Blur Circle

Steve Yost's weblog

August 06, 2002
light attendance

[Update: my father died early this morning (Aug 8). I'm so glad I was able to be with him this past weekend. As I've mentioned in earlier entries, I've been thankful that we've had the chance to express much love over the past months. Will be away for awhile now. Thanks so much for notes I've already received. -Steve]

Won't be posting much for awhile. I'm focusing on family. My father won't be with us much longer. Thanks for your prayers and wishes.


August 02, 2002
meconnaissance de ma jouissance

Reading Joe today, I'm not sure whether I want to try for more face to face, get blotto (face to gutter), move to Europe, or read Lacan. Or all four. Seriously though, Joe as usual sends me to Google (and the dictionary) and gives me something to chew on.

A provisional microsociety, though, needs its geophraphical proximity: "The group ranged over a very small area. The same times brought them back to the same places."

SerendipiGoogle: Algorithmic Psychogeography ties geography with De Quincey (whom Borges admired), situationists, Lettrists, John Cage, and John Conway. Sounds like fun.

Borges y amore

I'm really enjoying the Selected Non-fictions of Borges. Even his earliest writings, which he forbid to be published while he was alive, are littered with cases of the minor epiphany dropped as an aside.

For example, in the first essay, entitled "The Nothingness of Personality", Borges argues convincingly that "there is no whole self"; the phenomenon of memory provides the illusion of the self, but under close scrutiny (which he provides via attacks from various angles), the concept falls apart. One poignant example is found in a last meeting with a friend, when they know they'll never see each other again: "...what clamored in my chest was the will to show my soul in its entirety to my friend. ...until all at once...I understood that this personality, which we appraise at sucn an incomparably exorbitant value, is nothing...beyond all the the episodic, the present, the circumstantial, we were nobody."

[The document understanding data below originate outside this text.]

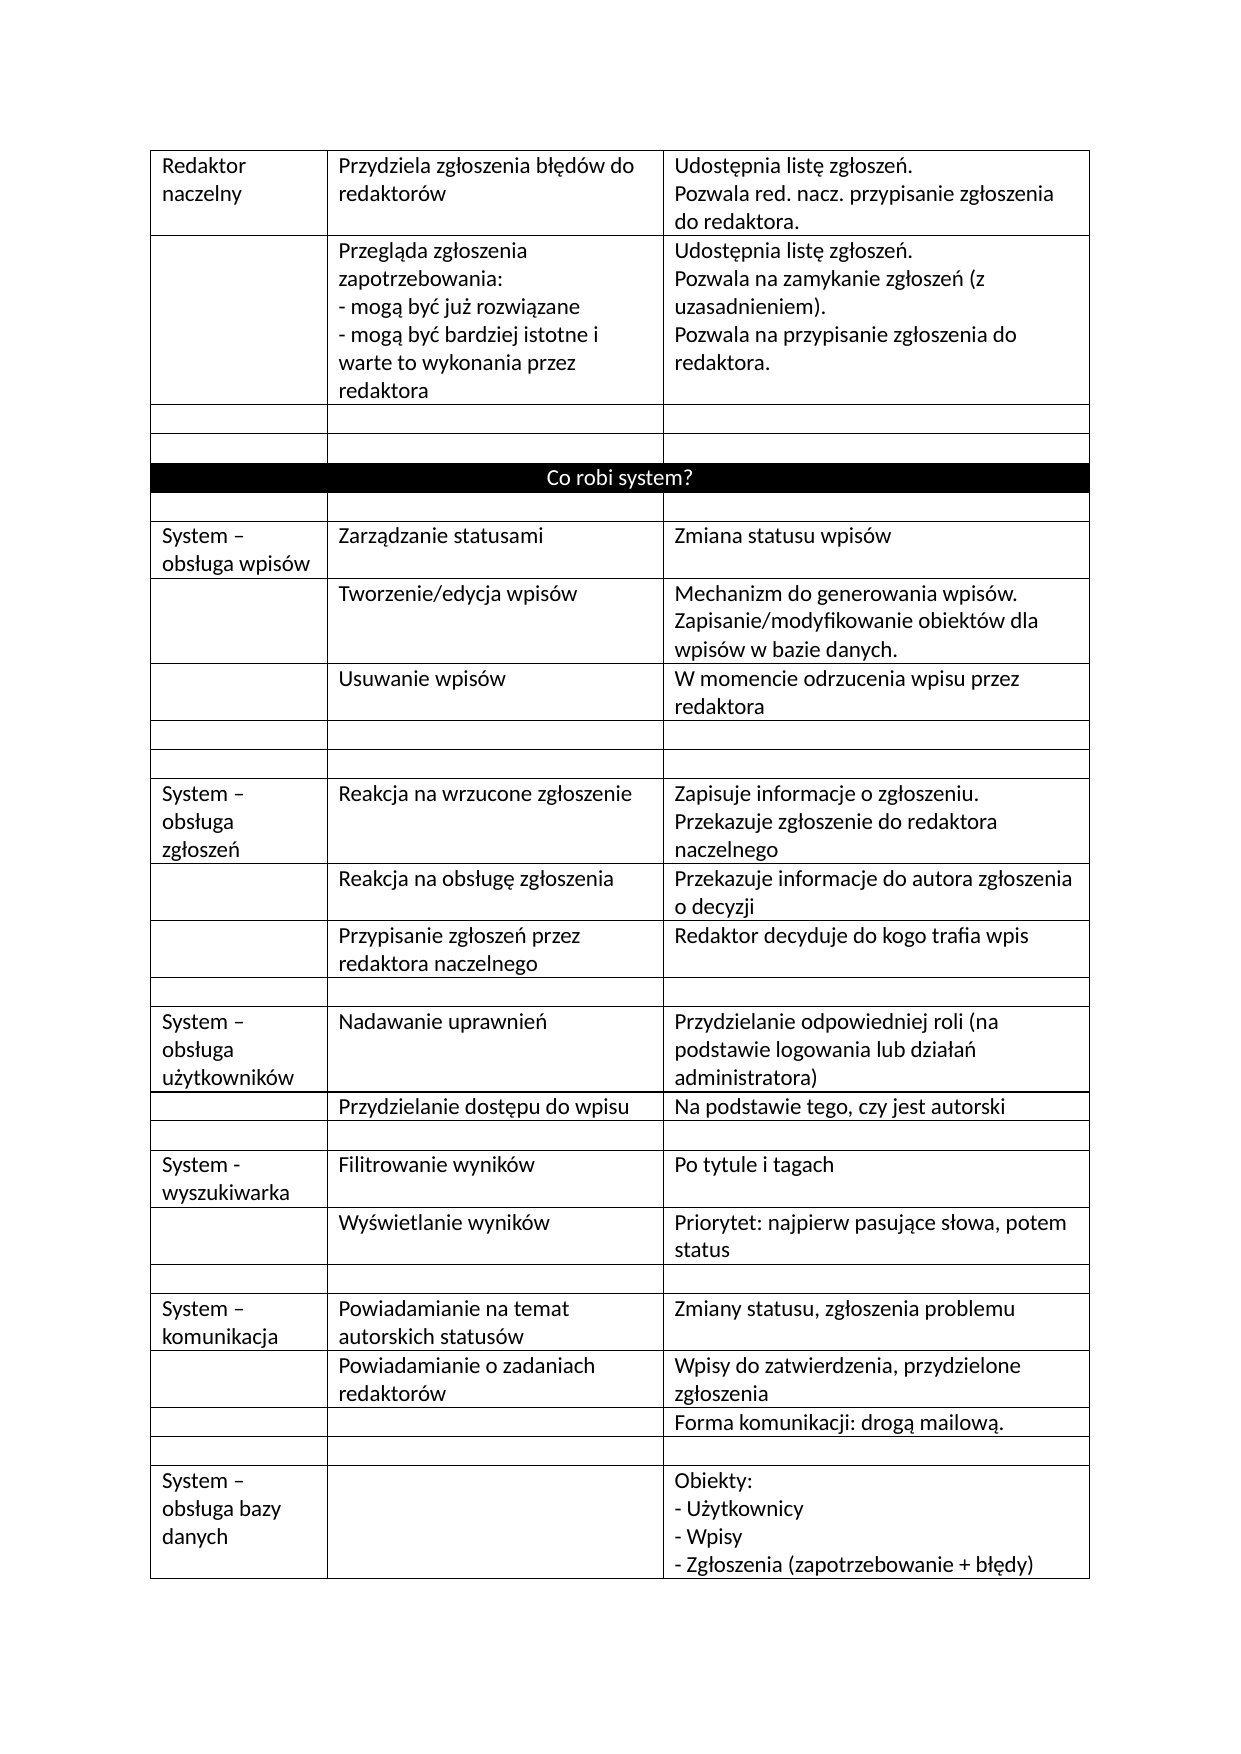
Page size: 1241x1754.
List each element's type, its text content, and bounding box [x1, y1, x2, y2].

table_cell Po tytule i tagach [664, 1151, 1089, 1207]
table_cell [151, 405, 327, 433]
table_cell [664, 405, 1089, 433]
table_cell Redaktor naczelny [151, 151, 327, 235]
table_cell System – komunikacja [151, 1294, 327, 1350]
table_cell [151, 1265, 327, 1293]
table_cell Filitrowanie wyników [328, 1151, 663, 1207]
table_cell [664, 1121, 1089, 1149]
table_cell [151, 1208, 327, 1264]
table_cell Co robi system? [151, 464, 1089, 491]
table_cell Udostępnia listę zgłoszeń. Pozwala red. nacz. przypisanie zgłoszenia do redaktora. [664, 151, 1089, 235]
table_cell System – obsługa zgłoszeń [151, 779, 327, 863]
table_cell Zapisuje informacje o zgłoszeniu. Przekazuje zgłoszenie do redaktora naczelnego [664, 779, 1089, 863]
table_cell [151, 864, 327, 920]
table_cell [664, 978, 1089, 1006]
table_cell [328, 978, 663, 1006]
table_cell Na podstawie tego, czy jest autorski [664, 1093, 1089, 1120]
table_cell System – obsługa wpisów [151, 522, 327, 578]
table_cell Przegląda zgłoszenia zapotrzebowania: - mogą być już rozwiązane - mogą być bardziej istotne i warte to wykonania przez redaktora [328, 236, 663, 404]
table_cell [664, 1265, 1089, 1293]
table_cell [151, 750, 327, 778]
table_cell Przypisanie zgłoszeń przez redaktora naczelnego [328, 921, 663, 977]
table_cell [328, 721, 663, 749]
table_cell [151, 1437, 327, 1465]
table_cell [151, 1408, 327, 1436]
table_cell Nadawanie uprawnień [328, 1007, 663, 1091]
table_cell [151, 493, 327, 521]
table_cell System - wyszukiwarka [151, 1151, 327, 1207]
table_cell [328, 1437, 663, 1465]
table_cell [151, 579, 327, 663]
table_cell [328, 750, 663, 778]
table_cell [328, 1121, 663, 1149]
table_cell [151, 236, 327, 404]
table_cell [328, 405, 663, 433]
table_cell Usuwanie wpisów [328, 664, 663, 720]
table_cell Przydziela zgłoszenia błędów do redaktorów [328, 151, 663, 235]
table_cell Mechanizm do generowania wpisów. Zapisanie/modyfikowanie obiektów dla wpisów w bazie danych. [664, 579, 1089, 663]
table_cell Powiadamianie o zadaniach redaktorów [328, 1351, 663, 1407]
table_cell Forma komunikacji: drogą mailową. [664, 1408, 1089, 1436]
table_cell [151, 664, 327, 720]
table_cell [328, 1466, 663, 1578]
table_cell [664, 434, 1089, 462]
table_cell [664, 493, 1089, 521]
table_cell Tworzenie/edycja wpisów [328, 579, 663, 663]
table_cell [664, 721, 1089, 749]
table_cell W momencie odrzucenia wpisu przez redaktora [664, 664, 1089, 720]
table_cell Redaktor decyduje do kogo trafia wpis [664, 921, 1089, 977]
table_cell [664, 1437, 1089, 1465]
table_cell Obiekty: - Użytkownicy - Wpisy - Zgłoszenia (zapotrzebowanie + błędy) [664, 1466, 1089, 1578]
table_cell [151, 921, 327, 977]
table_cell Przydzielanie odpowiedniej roli (na podstawie logowania lub działań administratora) [664, 1007, 1089, 1091]
table_cell Zarządzanie statusami [328, 522, 663, 578]
table_cell Wyświetlanie wyników [328, 1208, 663, 1264]
table_cell Powiadamianie na temat autorskich statusów [328, 1294, 663, 1350]
table_cell [151, 1121, 327, 1149]
table_cell Zmiana statusu wpisów [664, 522, 1089, 578]
table_cell Udostępnia listę zgłoszeń. Pozwala na zamykanie zgłoszeń (z uzasadnieniem). Pozwala na przypisanie zgłoszenia do redaktora. [664, 236, 1089, 404]
table_cell [151, 1093, 327, 1120]
table_cell Przekazuje informacje do autora zgłoszenia o decyzji [664, 864, 1089, 920]
table_cell [328, 493, 663, 521]
table_cell [151, 434, 327, 462]
table_cell [328, 1265, 663, 1293]
table_cell Priorytet: najpierw pasujące słowa, potem status [664, 1208, 1089, 1264]
table_cell System – obsługa bazy danych [151, 1466, 327, 1578]
table_cell [151, 721, 327, 749]
table_cell [328, 1408, 663, 1436]
table_cell [328, 434, 663, 462]
table_cell [664, 750, 1089, 778]
table_cell Reakcja na obsługę zgłoszenia [328, 864, 663, 920]
table_cell Reakcja na wrzucone zgłoszenie [328, 779, 663, 863]
table_cell Przydzielanie dostępu do wpisu [328, 1093, 663, 1120]
table_cell System – obsługa użytkowników [151, 1007, 327, 1091]
table_cell Zmiany statusu, zgłoszenia problemu [664, 1294, 1089, 1350]
table_cell [151, 978, 327, 1006]
table_cell Wpisy do zatwierdzenia, przydzielone zgłoszenia [664, 1351, 1089, 1407]
table_cell [151, 1351, 327, 1407]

Borges goes on to take Whitman to task for his glorification of the personality, insinuating that it's a poor substitute for more substantial writing: "He believed he had only to enumerate the names of things in order to make their unique and surprising nature immediately palpable ...From Whitman on, many have been caught up in this same fallacy. They have said:

    I have not tormented the language in quest of unexpected intensities or verbal marvels. I have not spun out even a slight paradox capable of creating a stir... Nor did I invent a tale around which lengthy spans of attention would cluster, as many futile hours cluster in remembrance around the one hour in which there was love..."
My emphasis above, because it was that casual simile, in the midst of trashing Whitman et al, that grabbed me. It's the hour in which there was love that matters (as evidenced by those "futile hours" of return) when it comes down to it, much more than the inflated notion of personality. And, circling back to Borges' first example, that hour is one where I succeed, in some small but palpable way, in sharing my soul with my friend.

This being the first essay in the book, it struck me that maybe Borges—an extremely prolific writer of poetry, fiction, and essays in venues from the high-minded to the Argentinian equivalent of Ladies Home Journal—was compelled to write as a living personal refutation of the thesis he presents here. He was continually writing himself into existence. (cf Borges and I.)